What is being asked - Please rescale the data starting at the line that contains "pose: elev=43.7 azim=193.2" and ending at the end of the data, giving every line again with the requests included, but multiply only the dot coordinates in the answers by 1.55 and round them to whole numbers, with halves going up. Leave the pictures out of your answer.

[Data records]

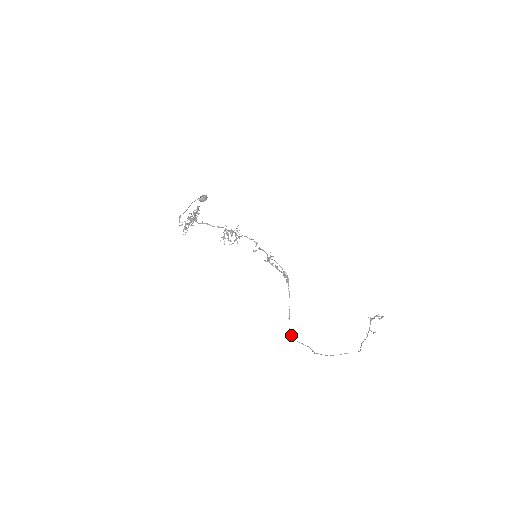
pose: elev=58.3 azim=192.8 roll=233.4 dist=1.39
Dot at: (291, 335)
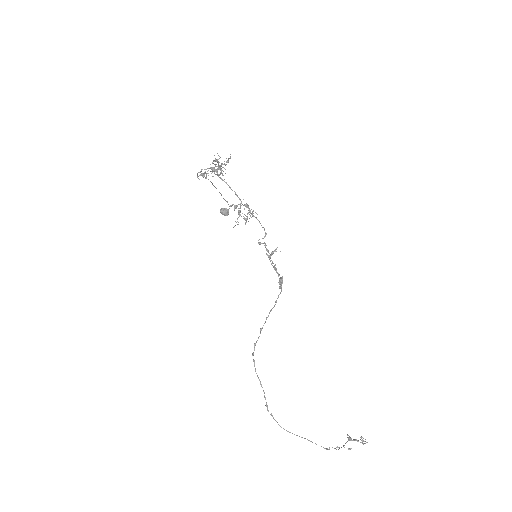
Dot at: (253, 354)
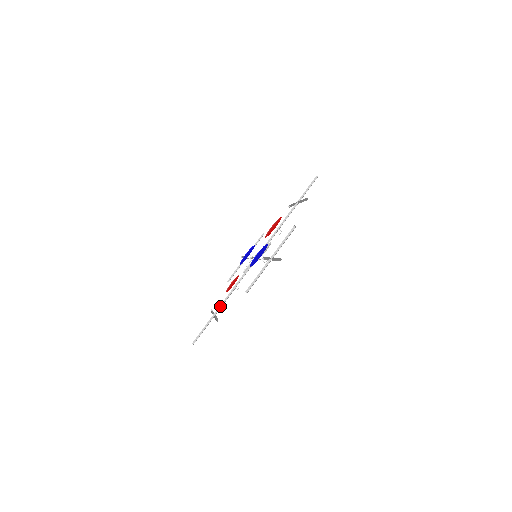
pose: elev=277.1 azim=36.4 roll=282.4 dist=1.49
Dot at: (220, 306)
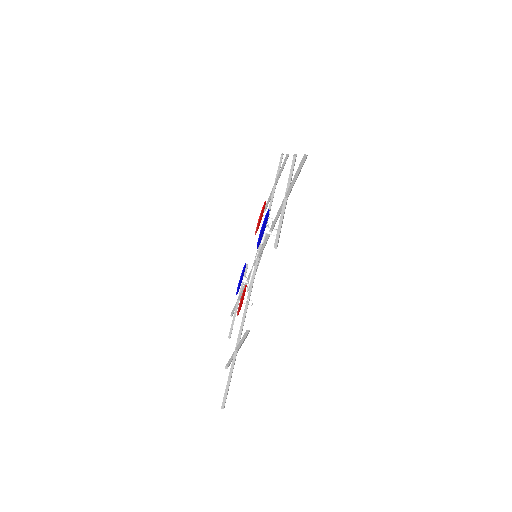
Dot at: (238, 336)
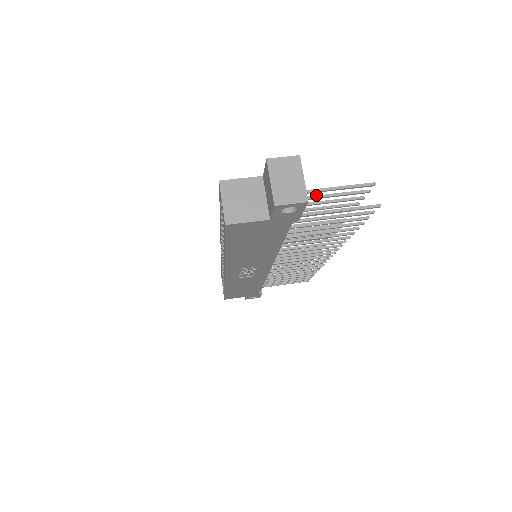
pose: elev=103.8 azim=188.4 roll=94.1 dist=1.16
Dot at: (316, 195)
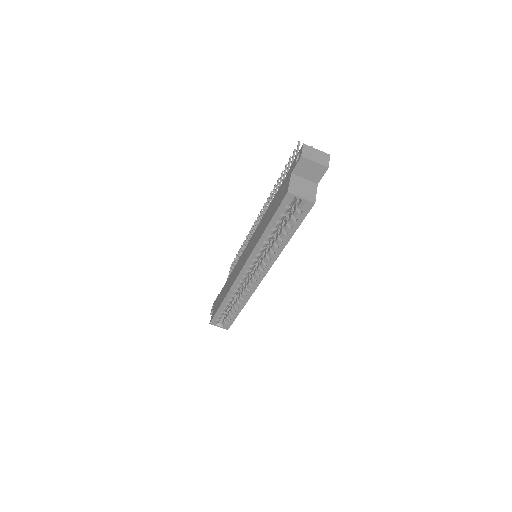
Dot at: occluded
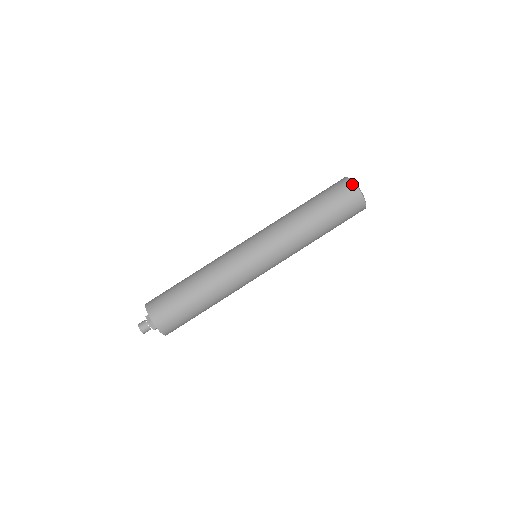
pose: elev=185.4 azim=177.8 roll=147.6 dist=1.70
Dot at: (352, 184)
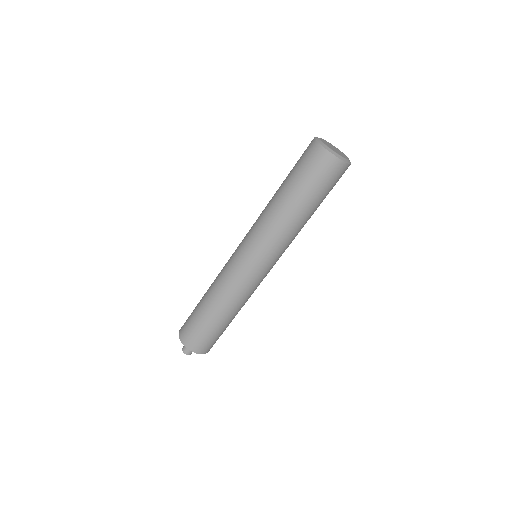
Dot at: (337, 161)
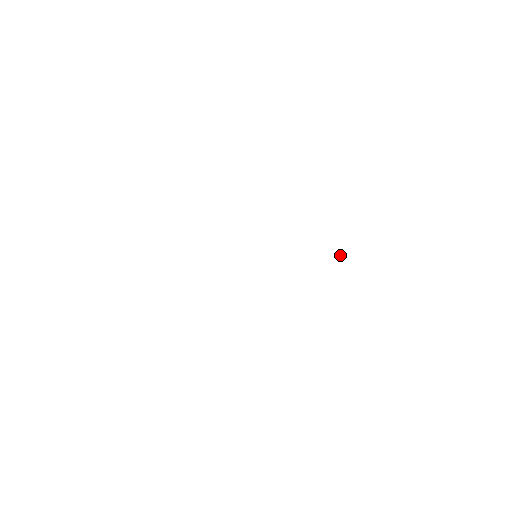
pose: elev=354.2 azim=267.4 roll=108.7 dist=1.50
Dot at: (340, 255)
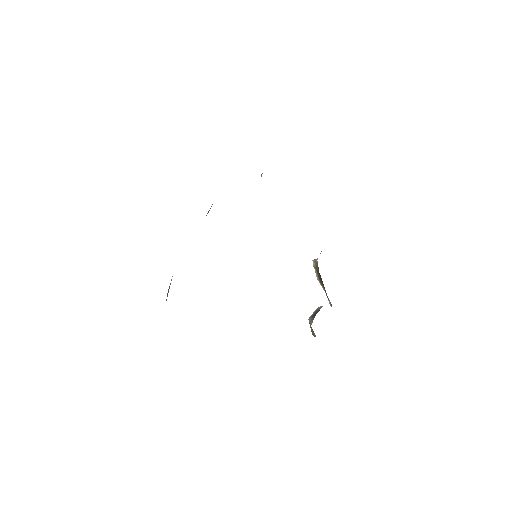
Dot at: (314, 263)
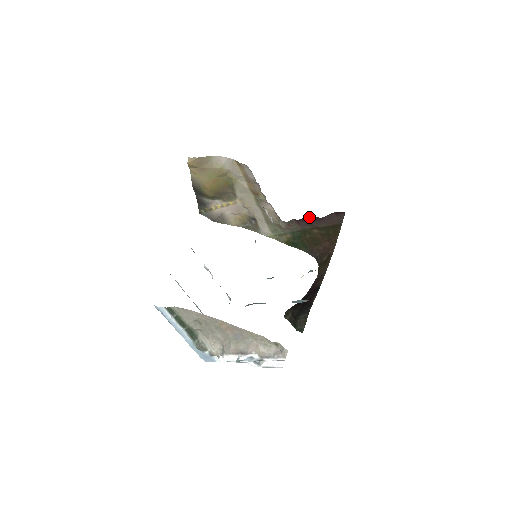
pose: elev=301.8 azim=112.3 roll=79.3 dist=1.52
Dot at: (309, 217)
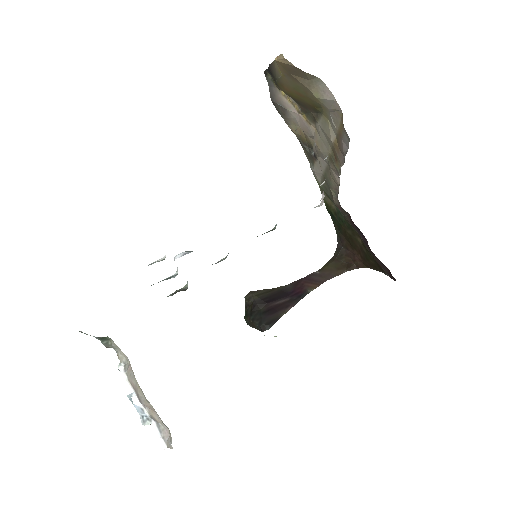
Dot at: (364, 236)
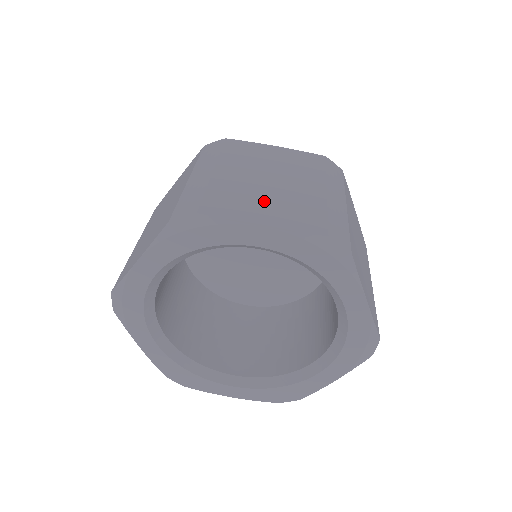
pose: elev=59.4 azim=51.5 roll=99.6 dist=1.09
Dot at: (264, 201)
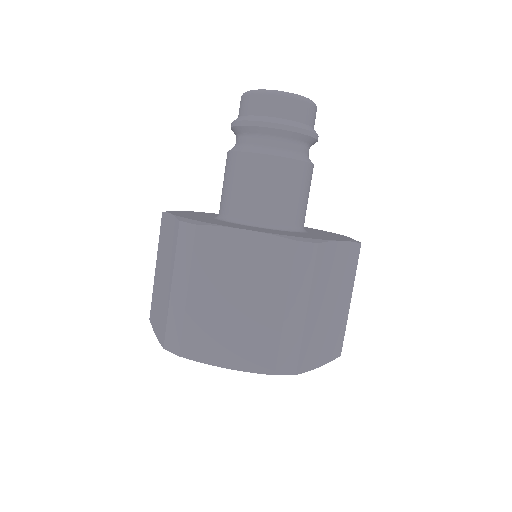
Dot at: (229, 334)
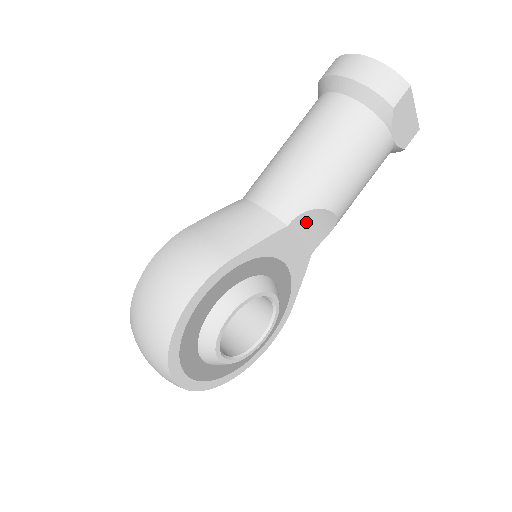
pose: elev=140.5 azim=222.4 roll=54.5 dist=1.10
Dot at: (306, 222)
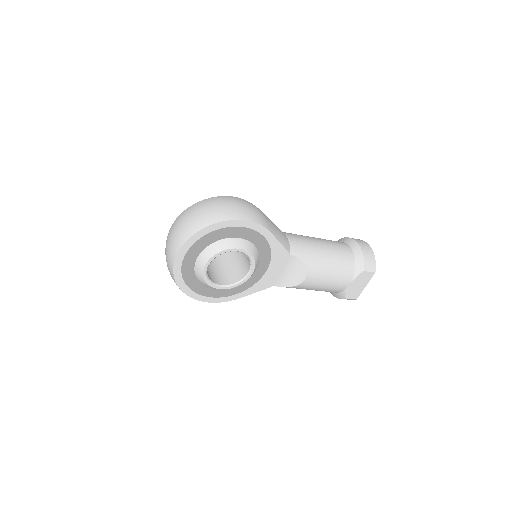
Dot at: (294, 266)
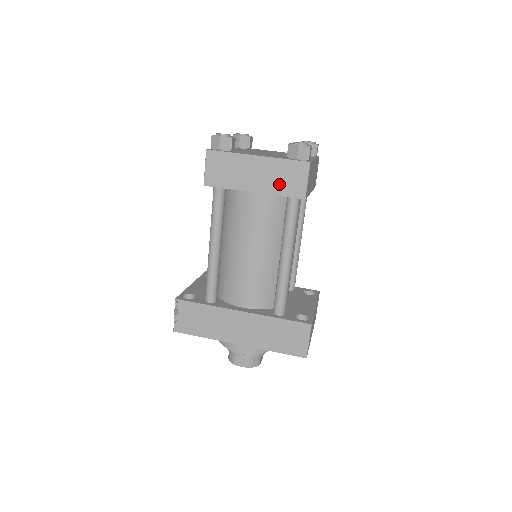
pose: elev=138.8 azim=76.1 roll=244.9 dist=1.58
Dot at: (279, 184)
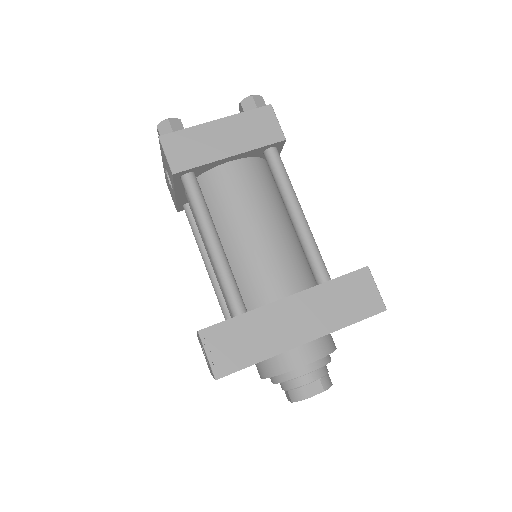
Dot at: (253, 137)
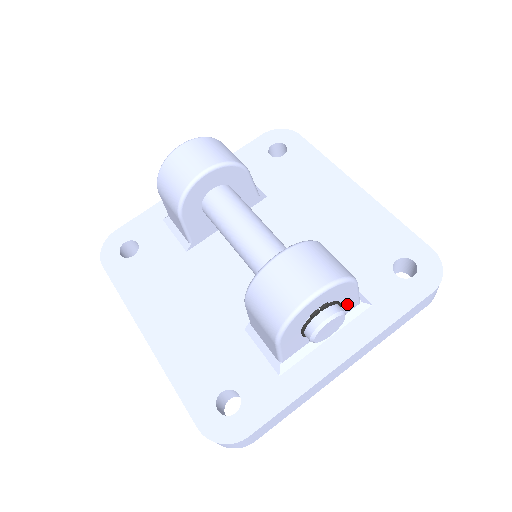
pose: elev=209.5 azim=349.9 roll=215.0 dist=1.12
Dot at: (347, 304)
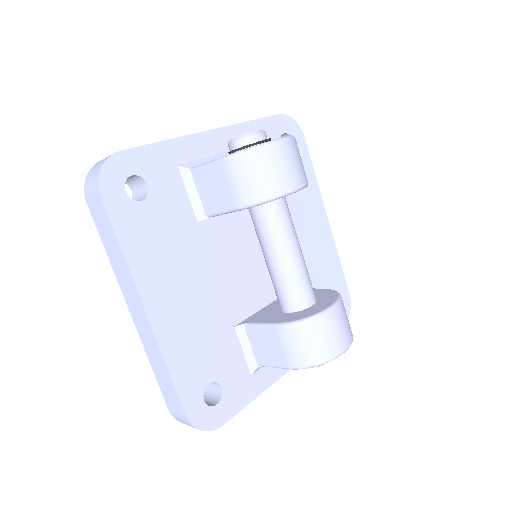
Dot at: occluded
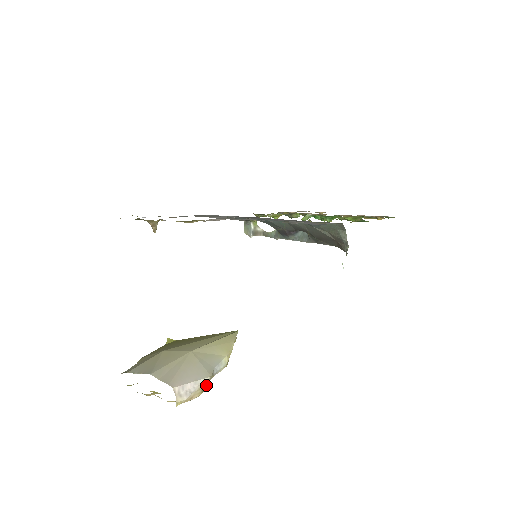
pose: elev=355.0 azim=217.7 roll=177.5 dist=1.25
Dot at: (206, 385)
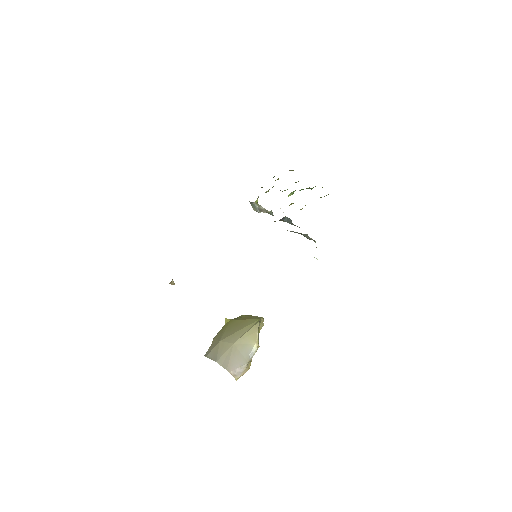
Dot at: (250, 362)
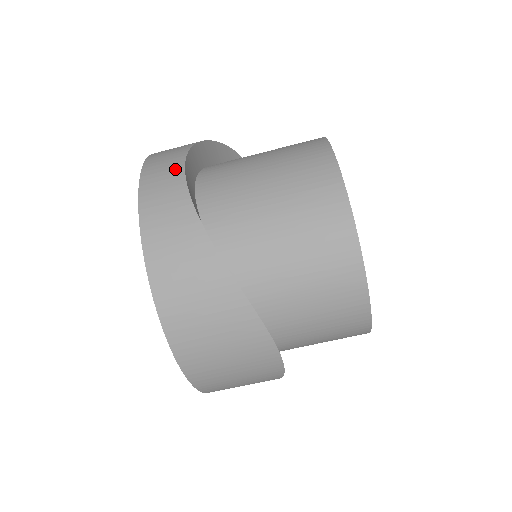
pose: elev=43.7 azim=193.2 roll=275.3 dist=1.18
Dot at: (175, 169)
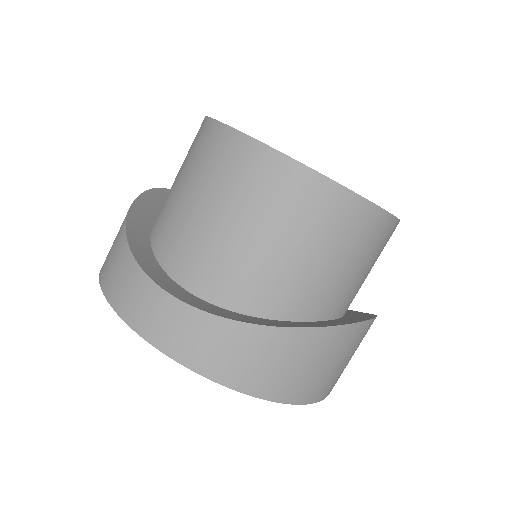
Dot at: (159, 300)
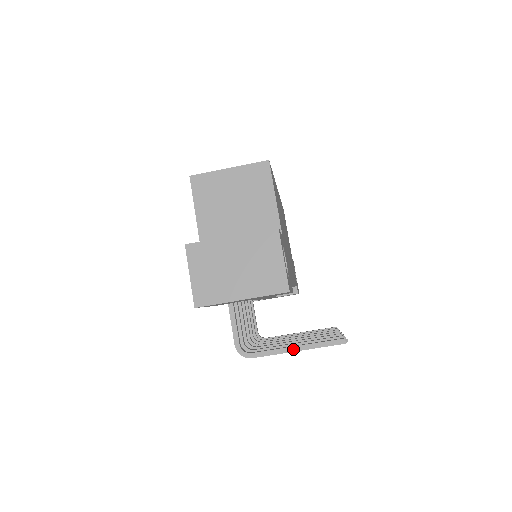
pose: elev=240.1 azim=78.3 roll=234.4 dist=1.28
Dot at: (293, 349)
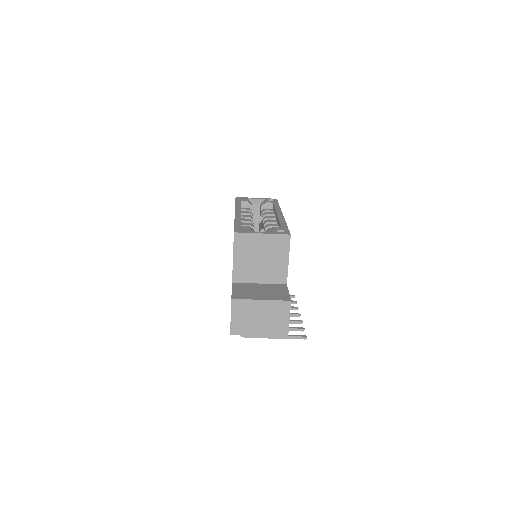
Dot at: (273, 337)
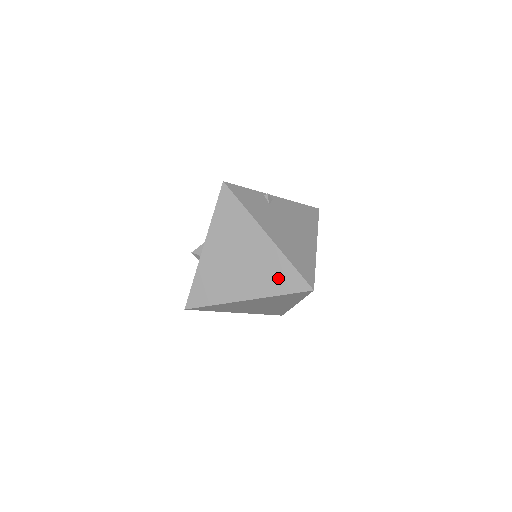
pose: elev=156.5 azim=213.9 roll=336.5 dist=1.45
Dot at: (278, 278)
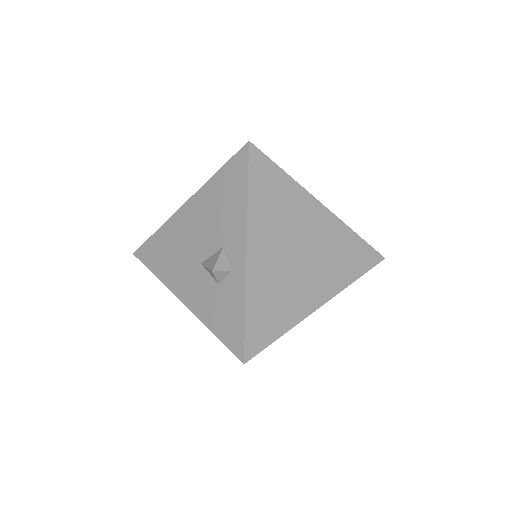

Response to this exercise -
pose: elev=43.7 azim=193.2 roll=275.3 dist=1.18
Dot at: (175, 169)
Dot at: (246, 465)
pose: elev=240.1 azim=78.3 roll=234.4 dist=1.28
Dot at: (293, 349)
Dot at: (423, 522)
pose: elev=156.5 azim=213.9 roll=336.5 dist=1.45
Dot at: (278, 278)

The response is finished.